We established a Secretariat to centralise and coordinate efforts across agencies to strengthen the AML/CFT regime…we are on track to meet the timelines for the implementation of our 2021 action plan including on the mutual legal assistance framework, AML/CFT supervisions, transparency of beneficial ownership information, and compliance with targeted financial sanctions for proliferation financing.”

There is no truth to the claim that recent NAB law changes compromise the pledge made by the previous government in the MEFP given that there are other relevant institutions, especially the FIA (Federal Investigation Agency) that is empowered to undertake these very functions.

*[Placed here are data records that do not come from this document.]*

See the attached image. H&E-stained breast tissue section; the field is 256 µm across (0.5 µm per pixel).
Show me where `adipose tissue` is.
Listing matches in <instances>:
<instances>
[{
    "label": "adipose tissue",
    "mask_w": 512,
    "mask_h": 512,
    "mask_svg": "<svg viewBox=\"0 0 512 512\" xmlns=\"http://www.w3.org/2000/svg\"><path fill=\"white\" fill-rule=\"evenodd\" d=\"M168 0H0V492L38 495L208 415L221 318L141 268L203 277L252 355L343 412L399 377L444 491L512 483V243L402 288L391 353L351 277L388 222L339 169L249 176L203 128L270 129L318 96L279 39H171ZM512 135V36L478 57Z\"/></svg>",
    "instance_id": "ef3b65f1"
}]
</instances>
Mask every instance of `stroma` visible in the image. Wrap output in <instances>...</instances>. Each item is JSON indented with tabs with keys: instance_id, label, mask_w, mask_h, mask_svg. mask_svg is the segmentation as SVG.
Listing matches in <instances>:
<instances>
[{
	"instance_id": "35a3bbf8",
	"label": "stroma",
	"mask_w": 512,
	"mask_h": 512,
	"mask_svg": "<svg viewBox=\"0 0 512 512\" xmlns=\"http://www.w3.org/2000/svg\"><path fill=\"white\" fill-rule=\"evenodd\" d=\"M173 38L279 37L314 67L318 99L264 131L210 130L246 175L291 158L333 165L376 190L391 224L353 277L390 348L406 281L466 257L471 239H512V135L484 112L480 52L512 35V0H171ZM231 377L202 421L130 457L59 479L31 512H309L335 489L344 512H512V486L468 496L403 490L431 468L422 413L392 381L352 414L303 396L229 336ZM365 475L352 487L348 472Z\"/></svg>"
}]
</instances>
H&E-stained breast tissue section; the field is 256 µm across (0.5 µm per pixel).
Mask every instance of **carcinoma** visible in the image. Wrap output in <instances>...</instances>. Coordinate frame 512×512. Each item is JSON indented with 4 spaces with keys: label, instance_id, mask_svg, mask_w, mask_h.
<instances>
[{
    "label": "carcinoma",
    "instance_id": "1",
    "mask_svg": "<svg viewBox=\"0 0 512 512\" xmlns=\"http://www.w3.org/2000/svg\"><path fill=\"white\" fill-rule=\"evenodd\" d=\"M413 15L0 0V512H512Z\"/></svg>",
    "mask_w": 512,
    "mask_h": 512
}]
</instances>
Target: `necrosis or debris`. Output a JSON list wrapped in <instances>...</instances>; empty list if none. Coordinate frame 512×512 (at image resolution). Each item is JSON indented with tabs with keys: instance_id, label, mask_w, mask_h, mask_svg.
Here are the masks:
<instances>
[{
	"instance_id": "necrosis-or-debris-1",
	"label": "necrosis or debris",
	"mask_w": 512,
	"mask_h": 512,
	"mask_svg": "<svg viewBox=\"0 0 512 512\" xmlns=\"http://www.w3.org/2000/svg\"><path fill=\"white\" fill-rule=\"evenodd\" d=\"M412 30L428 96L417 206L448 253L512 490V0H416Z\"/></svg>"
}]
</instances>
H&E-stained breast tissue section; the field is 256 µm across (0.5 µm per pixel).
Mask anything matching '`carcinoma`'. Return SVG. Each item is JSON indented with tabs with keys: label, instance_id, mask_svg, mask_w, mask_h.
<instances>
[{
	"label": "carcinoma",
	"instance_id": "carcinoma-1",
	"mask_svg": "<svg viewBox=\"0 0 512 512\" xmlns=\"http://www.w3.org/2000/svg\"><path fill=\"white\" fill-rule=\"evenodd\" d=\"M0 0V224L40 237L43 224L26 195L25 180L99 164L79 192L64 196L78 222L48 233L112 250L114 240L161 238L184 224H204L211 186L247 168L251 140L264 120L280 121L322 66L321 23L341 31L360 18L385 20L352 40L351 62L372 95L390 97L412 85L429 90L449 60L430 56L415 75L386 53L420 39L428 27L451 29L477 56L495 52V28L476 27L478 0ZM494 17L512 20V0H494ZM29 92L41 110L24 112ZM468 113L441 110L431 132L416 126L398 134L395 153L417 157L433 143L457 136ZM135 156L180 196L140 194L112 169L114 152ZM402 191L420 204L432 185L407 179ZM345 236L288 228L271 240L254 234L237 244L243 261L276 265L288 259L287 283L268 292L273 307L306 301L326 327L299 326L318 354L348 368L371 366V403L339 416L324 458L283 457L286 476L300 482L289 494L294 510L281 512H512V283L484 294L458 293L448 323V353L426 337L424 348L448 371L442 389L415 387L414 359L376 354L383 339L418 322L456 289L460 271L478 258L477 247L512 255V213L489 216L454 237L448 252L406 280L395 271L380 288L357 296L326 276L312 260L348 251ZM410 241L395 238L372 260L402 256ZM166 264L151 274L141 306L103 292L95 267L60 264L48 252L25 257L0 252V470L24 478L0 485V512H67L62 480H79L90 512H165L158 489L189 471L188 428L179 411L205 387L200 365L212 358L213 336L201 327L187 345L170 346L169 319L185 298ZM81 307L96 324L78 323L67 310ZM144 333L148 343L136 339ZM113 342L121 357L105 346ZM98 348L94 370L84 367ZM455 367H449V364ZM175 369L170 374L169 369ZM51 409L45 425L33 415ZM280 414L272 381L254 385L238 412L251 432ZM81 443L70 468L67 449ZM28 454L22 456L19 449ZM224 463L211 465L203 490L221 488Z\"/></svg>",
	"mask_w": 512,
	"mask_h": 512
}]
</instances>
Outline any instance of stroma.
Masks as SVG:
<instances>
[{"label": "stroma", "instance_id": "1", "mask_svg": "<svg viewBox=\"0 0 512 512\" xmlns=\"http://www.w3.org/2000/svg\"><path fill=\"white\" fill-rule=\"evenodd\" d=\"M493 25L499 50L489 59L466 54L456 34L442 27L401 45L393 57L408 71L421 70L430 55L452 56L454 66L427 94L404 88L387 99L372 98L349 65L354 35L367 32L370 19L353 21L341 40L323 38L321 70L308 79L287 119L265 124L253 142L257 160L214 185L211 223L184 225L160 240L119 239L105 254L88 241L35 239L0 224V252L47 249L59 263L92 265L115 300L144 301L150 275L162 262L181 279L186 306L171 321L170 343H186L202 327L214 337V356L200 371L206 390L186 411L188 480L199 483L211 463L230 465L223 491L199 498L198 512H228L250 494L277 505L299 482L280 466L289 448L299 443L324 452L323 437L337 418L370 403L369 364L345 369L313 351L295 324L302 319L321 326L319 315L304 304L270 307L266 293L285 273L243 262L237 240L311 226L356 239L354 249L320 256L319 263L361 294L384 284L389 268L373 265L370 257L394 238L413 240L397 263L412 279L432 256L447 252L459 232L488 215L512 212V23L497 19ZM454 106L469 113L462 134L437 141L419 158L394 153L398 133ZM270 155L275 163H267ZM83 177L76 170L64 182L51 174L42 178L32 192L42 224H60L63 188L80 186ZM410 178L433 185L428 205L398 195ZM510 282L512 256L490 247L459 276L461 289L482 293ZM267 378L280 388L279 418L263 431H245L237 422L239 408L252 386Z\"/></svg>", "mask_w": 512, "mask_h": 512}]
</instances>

It is important to note that the Finance Minister has, to his credit, successfully spread the perception that the staff-level agreement on the seventh/eighth review is imminent — a success amply reflected by the strengthening of the Pakistani rupee. Today, the country is desperately in need of revitalizing the IMF programme, not so much for the actual tranche release, but for generating a comfort level within the domestic and foreign markets that the country remains embarked on a reform agenda with markedly reduced risks of default.

The domestic currency market has already begun to respond favourably to these rumours and once the Fund’s Board accords approval to the tranche release the rating agencies would improve our outlook with a consequent reduction in the cost of borrowing externally.

Critics, both politicians as well as economists, are raising queries about the delay in reaching the staff-level agreement. Ministry of Finance officials informed this newspaper that all relevant paragraphs in the draft Memorandum of Economic & Financial Policies (MEFP) received from the Fund have been forwarded to relevant ministries/departments, including the Power Division, Federal Board of Revenue, the Privatisation Commission and state-owned entities for their acceptance/comments which are awaited as their input has not been received yet.

Once the input is received one may assume it would be discussed and consolidated and onsent to the Fund for its review, which may either prolong the process of negotiations if the Fund’s key conditions have not been met or else the review talks are declared to be successfully completed.

At present, it is fairly evident that electricity tariffs, prices of petroleum and products as well as taxes approved in the budget fulfil IMF’s prior conditions. The monetary policy conditions with respect to the policy rate would be revealed on 7 July when the Monetary Policy Committee meeting is scheduled. Thus the delay maybe in days or weeks not months anymore.